Menurut BPS, industri kecil merupakan sebuah usaha rumah tangga yang
melakukan kegiatan mengolah barang dasar menjadi barang jadi atau setengah jadi,
barang setengah jadi menjadi barang jadi atau dari yang kurang nilainya menjadi
barang yang lebih tinggi nilainya dengan maksud untuk dijual, dengan jumlah pekerja
paling sedikit 5 orang dan paling banyak 19 orang termasuk pengusaha dan pemilik.
Selanjutnya, Menurut Dinas Perindustrian dan Perdagangan, industri kecil adalah
kelompok usaha yang dimiliki penduduk Indonesia dengan jumlah asset kurang dari
Rp.600 juta di luar tanah dan bangunan yang digunakan.
Selanjutnya industri kecil menurut Anoraga (2007:46) yaitu unit produksi yang
memiliki karakteristik (i) sistem pembukuan yang relatif sederhana dan cenderung
tidak mengikuti kaidah administrasi pembukuan standar; (ii) margin usaha yang
cenderung tipis mengingat persaingan yang tinggi; dan (iii) modal terbatas.
Faktor produksi modal dan tenaga merupakan salah satu aspek penting dalam
proses produksi yang dilakukan oleh industri termasuk didalamnya industri kecil.

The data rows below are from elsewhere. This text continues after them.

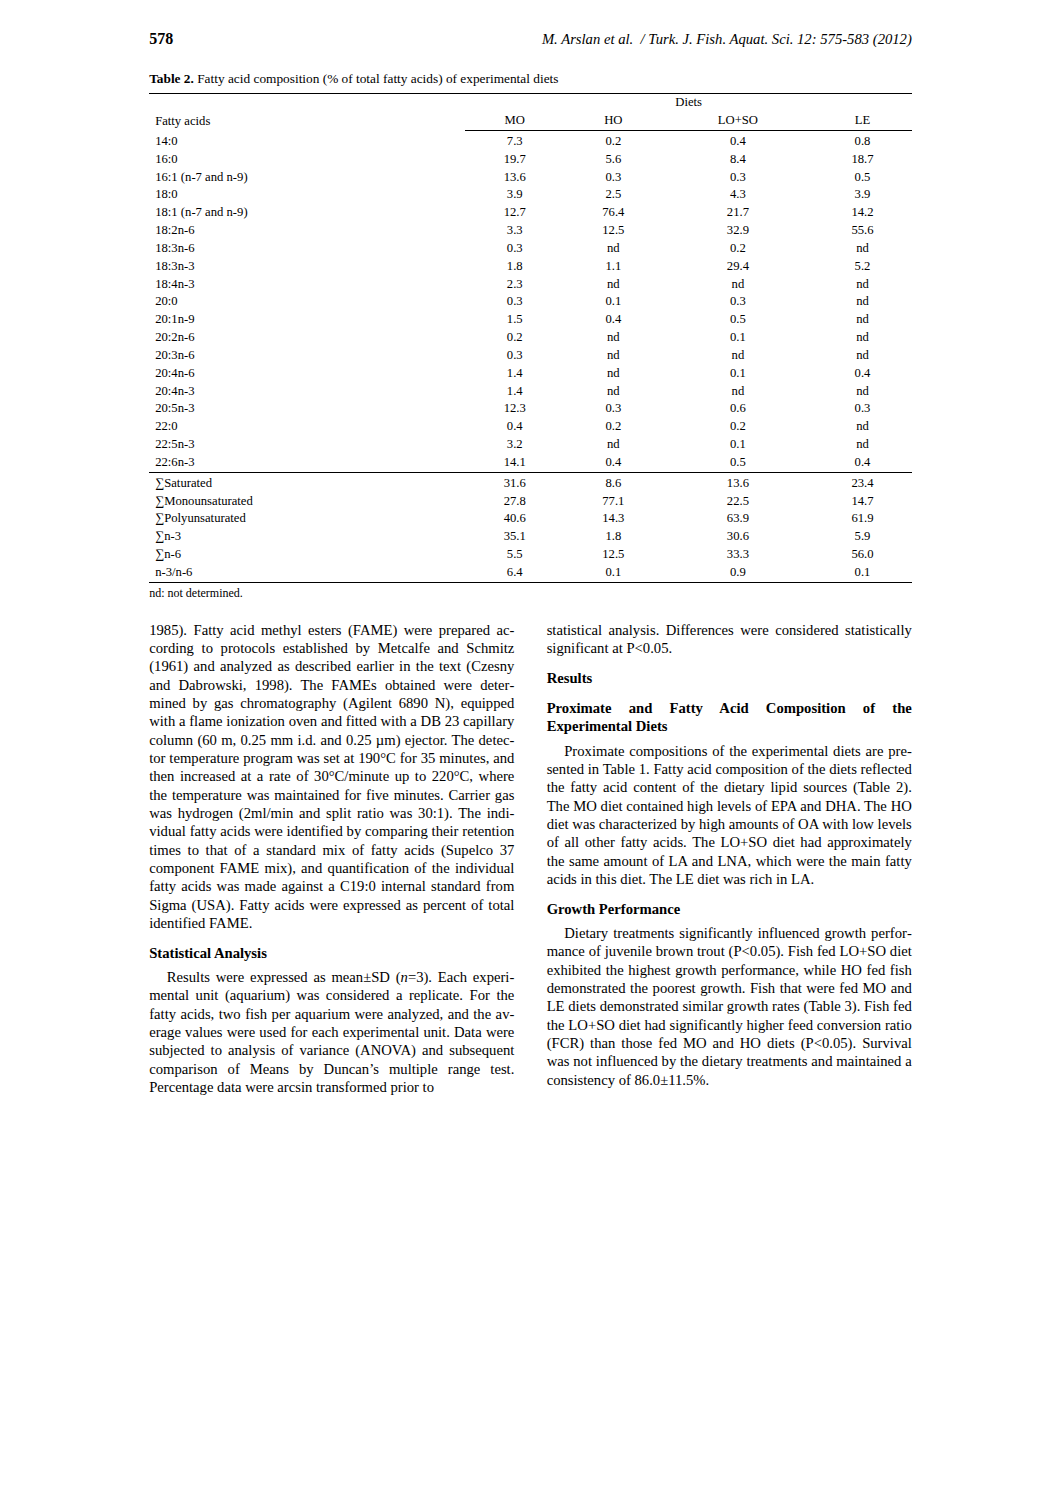578 M. Arslan et al. / Turk. J. Fish. Aquat. Sci. 12: 575-583 (2012)
Table 2. Fatty acid composition (% of total fatty acids) of experimental diets
| Fatty acids | Diets |
| --- | --- |
| MO | HO | LO+SO | LE |
| 14:0 | 7.3 | 0.2 | 0.4 | 0.8 |
| 16:0 | 19.7 | 5.6 | 8.4 | 18.7 |
| 16:1 (n-7 and n-9) | 13.6 | 0.3 | 0.3 | 0.5 |
| 18:0 | 3.9 | 2.5 | 4.3 | 3.9 |
| 18:1 (n-7 and n-9) | 12.7 | 76.4 | 21.7 | 14.2 |
| 18:2n-6 | 3.3 | 12.5 | 32.9 | 55.6 |
| 18:3n-6 | 0.3 | nd | 0.2 | nd |
| 18:3n-3 | 1.8 | 1.1 | 29.4 | 5.2 |
| 18:4n-3 | 2.3 | nd | nd | nd |
| 20:0 | 0.3 | 0.1 | 0.3 | nd |
| 20:1n-9 | 1.5 | 0.4 | 0.5 | nd |
| 20:2n-6 | 0.2 | nd | 0.1 | nd |
| 20:3n-6 | 0.3 | nd | nd | nd |
| 20:4n-6 | 1.4 | nd | 0.1 | 0.4 |
| 20:4n-3 | 1.4 | nd | nd | nd |
| 20:5n-3 | 12.3 | 0.3 | 0.6 | 0.3 |
| 22:0 | 0.4 | 0.2 | 0.2 | nd |
| 22:5n-3 | 3.2 | nd | 0.1 | nd |
| 22:6n-3 | 14.1 | 0.4 | 0.5 | 0.4 |
| ∑ Saturated | 31.6 | 8.6 | 13.6 | 23.4 |
| ∑ Monounsaturated | 27.8 | 77.1 | 22.5 | 14.7 |
| ∑ Polyunsaturated | 40.6 | 14.3 | 63.9 | 61.9 |
| ∑ n-3 | 35.1 | 1.8 | 30.6 | 5.9 |
| ∑ n-6 | 5.5 | 12.5 | 33.3 | 56.0 |
| n-3/n-6 | 6.4 | 0.1 | 0.9 | 0.1 |
nd: not determined.
1985). Fatty acid methyl esters (FAME) were prepared according to protocols established by Metcalfe and Schmitz (1961) and analyzed as described earlier in the text (Czesny and Dabrowski, 1998). The FAMEs obtained were determined by gas chromatography (Agilent 6890 N), equipped with a flame ionization oven and fitted with a DB 23 capillary column (60 m, 0.25 mm i.d. and 0.25 µm) ejector. The detector temperature program was set at 190°C for 35 minutes, and then increased at a rate of 30°C/minute up to 220°C, where the temperature was maintained for five minutes. Carrier gas was hydrogen (2ml/min and split ratio was 30:1). The individual fatty acids were identified by comparing their retention times to that of a standard mix of fatty acids (Supelco 37 component FAME mix), and quantification of the individual fatty acids was made against a C19:0 internal standard from Sigma (USA). Fatty acids were expressed as percent of total identified FAME.
Statistical Analysis
Results were expressed as mean±SD (n=3). Each experimental unit (aquarium) was considered a replicate. For the fatty acids, two fish per aquarium were analyzed, and the average values were used for each experimental unit. Data were subjected to analysis of variance (ANOVA) and subsequent comparison of Means by Duncan’s multiple range test. Percentage data were arcsin transformed prior to
statistical analysis. Differences were considered statistically significant at P<0.05.
Results
Proximate and Fatty Acid Composition of the Experimental Diets
Proximate compositions of the experimental diets are presented in Table 1. Fatty acid composition of the diets reflected the fatty acid content of the dietary lipid sources (Table 2). The MO diet contained high levels of EPA and DHA. The HO diet was characterized by high amounts of OA with low levels of all other fatty acids. The LO+SO diet had approximately the same amount of LA and LNA, which were the main fatty acids in this diet. The LE diet was rich in LA.
Growth Performance
Dietary treatments significantly influenced growth performance of juvenile brown trout (P<0.05). Fish fed LO+SO diet exhibited the highest growth performance, while HO fed fish demonstrated the poorest growth. Fish that were fed MO and LE diets demonstrated similar growth rates (Table 3). Fish fed the LO+SO diet had significantly higher feed conversion ratio (FCR) than those fed MO and HO diets (P<0.05). Survival was not influenced by the dietary treatments and maintained a consistency of 86.0±11.5%.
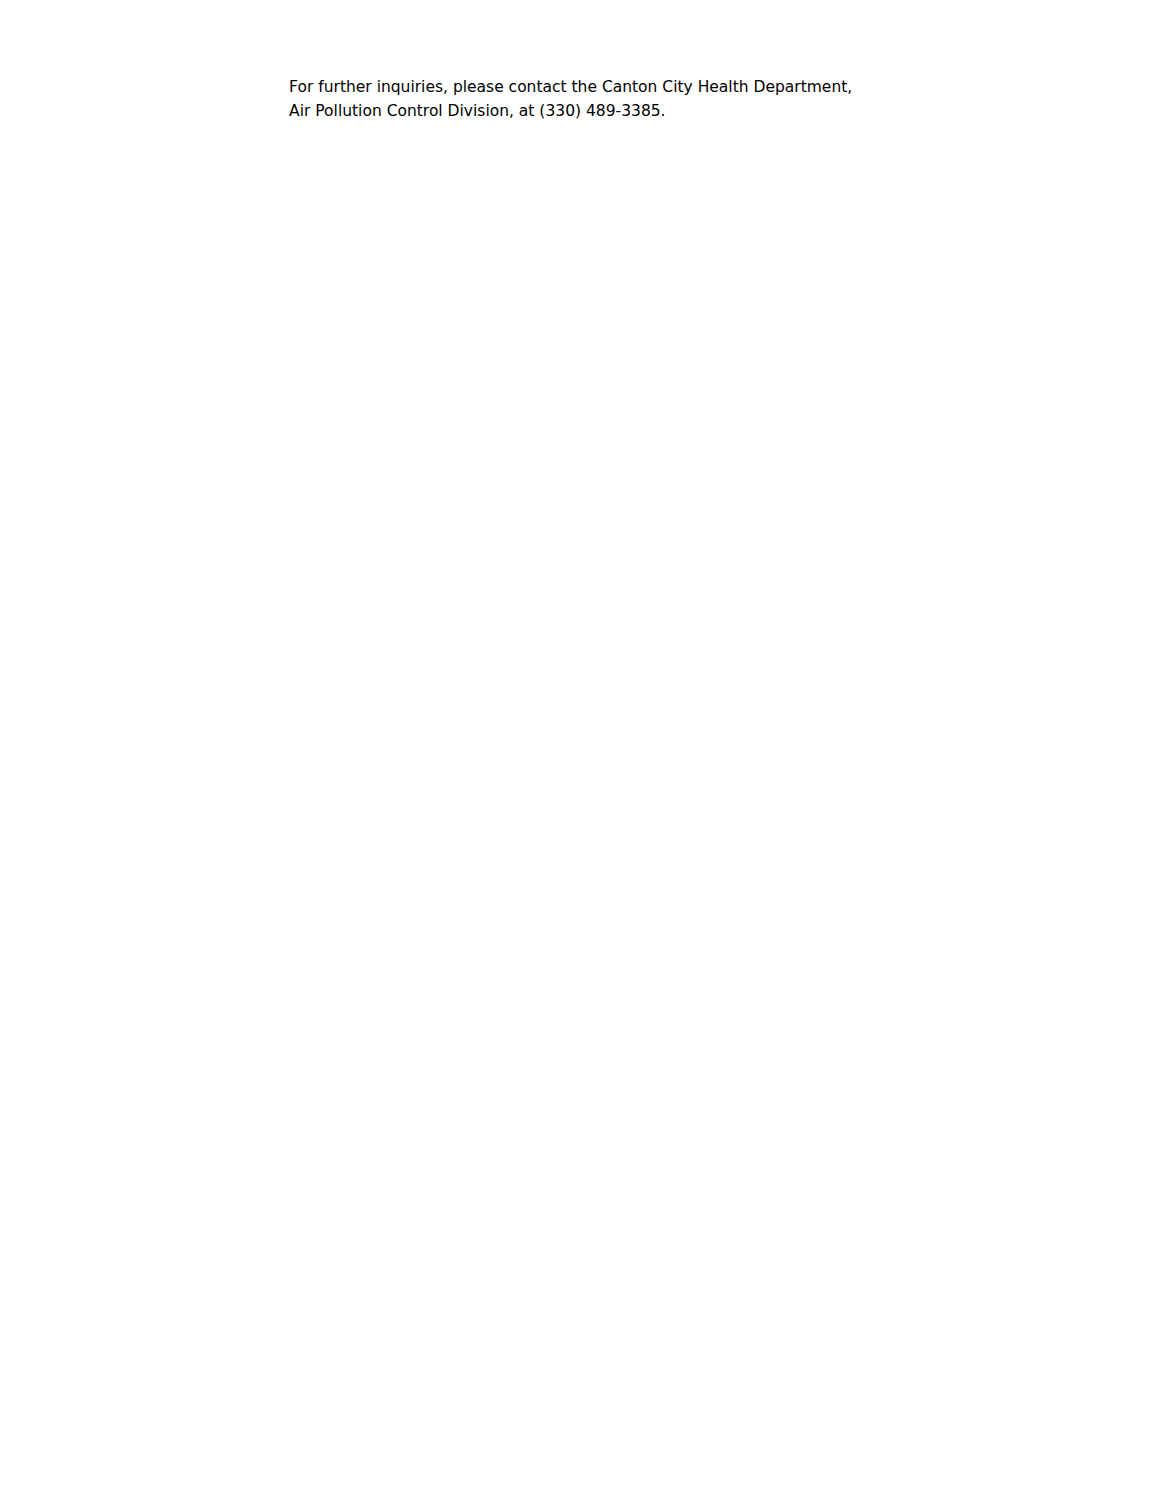For further inquiries, please contact the Canton City Health Department, Air Pollution Control Division, at (330) 489-3385.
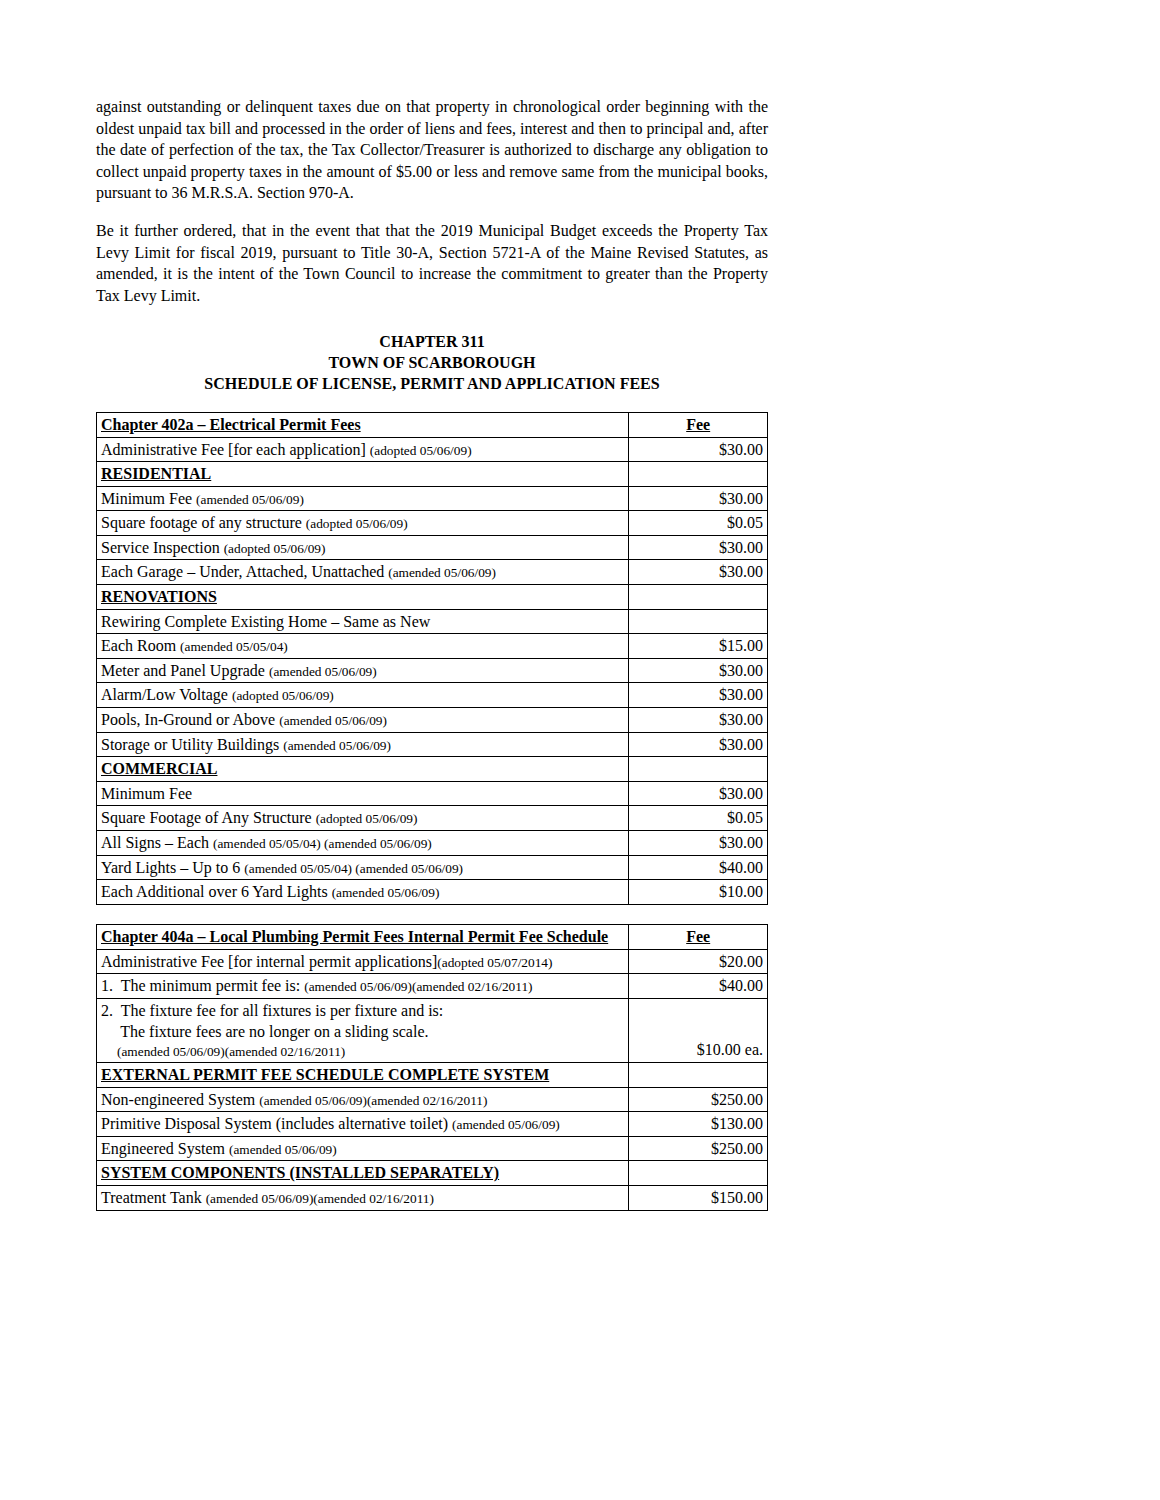against outstanding or delinquent taxes due on that property in chronological order beginning with the oldest unpaid tax bill and processed in the order of liens and fees, interest and then to principal and, after the date of perfection of the tax, the Tax Collector/Treasurer is authorized to discharge any obligation to collect unpaid property taxes in the amount of $5.00 or less and remove same from the municipal books, pursuant to 36 M.R.S.A. Section 970-A.
Be it further ordered, that in the event that that the 2019 Municipal Budget exceeds the Property Tax Levy Limit for fiscal 2019, pursuant to Title 30-A, Section 5721-A of the Maine Revised Statutes, as amended, it is the intent of the Town Council to increase the commitment to greater than the Property Tax Levy Limit.
CHAPTER 311
TOWN OF SCARBOROUGH
SCHEDULE OF LICENSE, PERMIT AND APPLICATION FEES
| Chapter 402a – Electrical Permit Fees | Fee |
| --- | --- |
| Administrative Fee [for each application] (adopted 05/06/09) | $30.00 |
| RESIDENTIAL | |
| Minimum Fee (amended 05/06/09) | $30.00 |
| Square footage of any structure (adopted 05/06/09) | $0.05 |
| Service Inspection (adopted 05/06/09) | $30.00 |
| Each Garage – Under, Attached, Unattached (amended 05/06/09) | $30.00 |
| RENOVATIONS | |
| Rewiring Complete Existing Home – Same as New | |
| Each Room (amended 05/05/04) | $15.00 |
| Meter and Panel Upgrade (amended 05/06/09) | $30.00 |
| Alarm/Low Voltage (adopted 05/06/09) | $30.00 |
| Pools, In-Ground or Above (amended 05/06/09) | $30.00 |
| Storage or Utility Buildings (amended 05/06/09) | $30.00 |
| COMMERCIAL | |
| Minimum Fee | $30.00 |
| Square Footage of Any Structure (adopted 05/06/09) | $0.05 |
| All Signs – Each (amended 05/05/04) (amended 05/06/09) | $30.00 |
| Yard Lights – Up to 6 (amended 05/05/04) (amended 05/06/09) | $40.00 |
| Each Additional over 6 Yard Lights (amended 05/06/09) | $10.00 |
| Chapter 404a – Local Plumbing Permit Fees Internal Permit Fee Schedule | Fee |
| --- | --- |
| Administrative Fee [for internal permit applications] (adopted 05/07/2014) | $20.00 |
| 1. The minimum permit fee is: (amended 05/06/09)(amended 02/16/2011) | $40.00 |
| 2. The fixture fee for all fixtures is per fixture and is: The fixture fees are no longer on a sliding scale. (amended 05/06/09)(amended 02/16/2011) | $10.00 ea. |
| EXTERNAL PERMIT FEE SCHEDULE COMPLETE SYSTEM | |
| Non-engineered System (amended 05/06/09)(amended 02/16/2011) | $250.00 |
| Primitive Disposal System (includes alternative toilet) (amended 05/06/09) | $130.00 |
| Engineered System (amended 05/06/09) | $250.00 |
| SYSTEM COMPONENTS (INSTALLED SEPARATELY) | |
| Treatment Tank (amended 05/06/09)(amended 02/16/2011) | $150.00 |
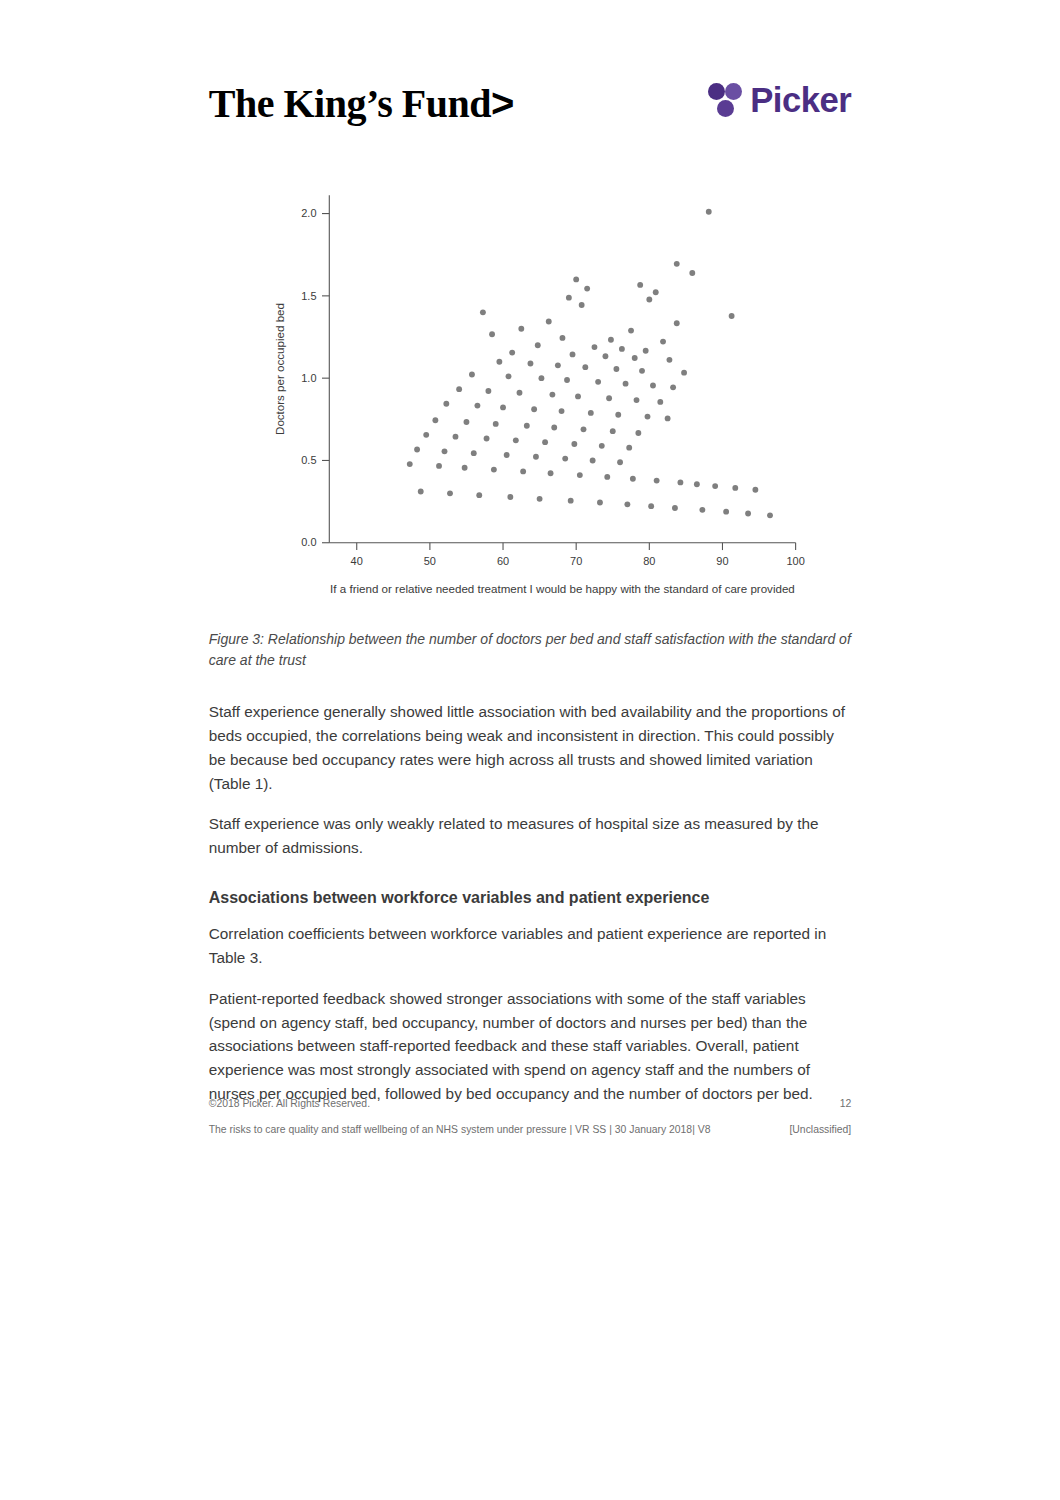The King’s Fund>
Picker
2.0 1.5 1.0 0.5 0.0 40 50 60 70 80 90 100 Doctors per occupied bed If a friend or relative needed treatment I would be happy with the standard of care provided
Figure 3: Relationship between the number of doctors per bed and staff satisfaction with the standard of care at the trust
Staff experience generally showed little association with bed availability and the proportions of beds occupied, the correlations being weak and inconsistent in direction. This could possibly be because bed occupancy rates were high across all trusts and showed limited variation (Table 1).
Staff experience was only weakly related to measures of hospital size as measured by the number of admissions.
Associations between workforce variables and patient experience
Correlation coefficients between workforce variables and patient experience are reported in Table 3.
Patient-reported feedback showed stronger associations with some of the staff variables (spend on agency staff, bed occupancy, number of doctors and nurses per bed) than the associations between staff-reported feedback and these staff variables. Overall, patient experience was most strongly associated with spend on agency staff and the numbers of nurses per occupied bed, followed by bed occupancy and the number of doctors per bed.
©2018 Picker. All Rights Reserved. 12
The risks to care quality and staff wellbeing of an NHS system under pressure | VR SS | 30 January 2018| V8 [Unclassified]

Faktor produksi ini sangat mempengaruhi terhadap efisiensi baik efisiensi input
maupun efisiensi proses produksi pada industri kecil di Kota Banda Aceh. Suatu unit
produksi dinyatakan efisien jika mampu menghasilkan produksi optimal dan
produktivitas input berada pada tingkat constant return to scale (CRTS).
Menurut Case & Fair (2007:470), modal adalah barang yang dihasilkan oleh
sistem ekonomi, dan digunakan sebagai masukan (input) untuk memproduksi barang
dan jasa lain dimasa yang akan datang. Selanjutnya menurut BPS, pengertian dari
tenaga kerja (manpower) adalah seluruh penduduk dalam usia kerja (berusia 15 tahun
atau lebih) yang potensial dapat memproduksi barang dan jasa. Menurut Undang-
undang No.13 tahun 2003 tentang Ketenagakerjaan, tenaga kerja adalah setiap orang
yang mampu melakukan pekerjaan guna menghasilkan barang dan/atau jasa baik
untuk memenuhi kebutuhan sendiri maupun untuk masyarakat.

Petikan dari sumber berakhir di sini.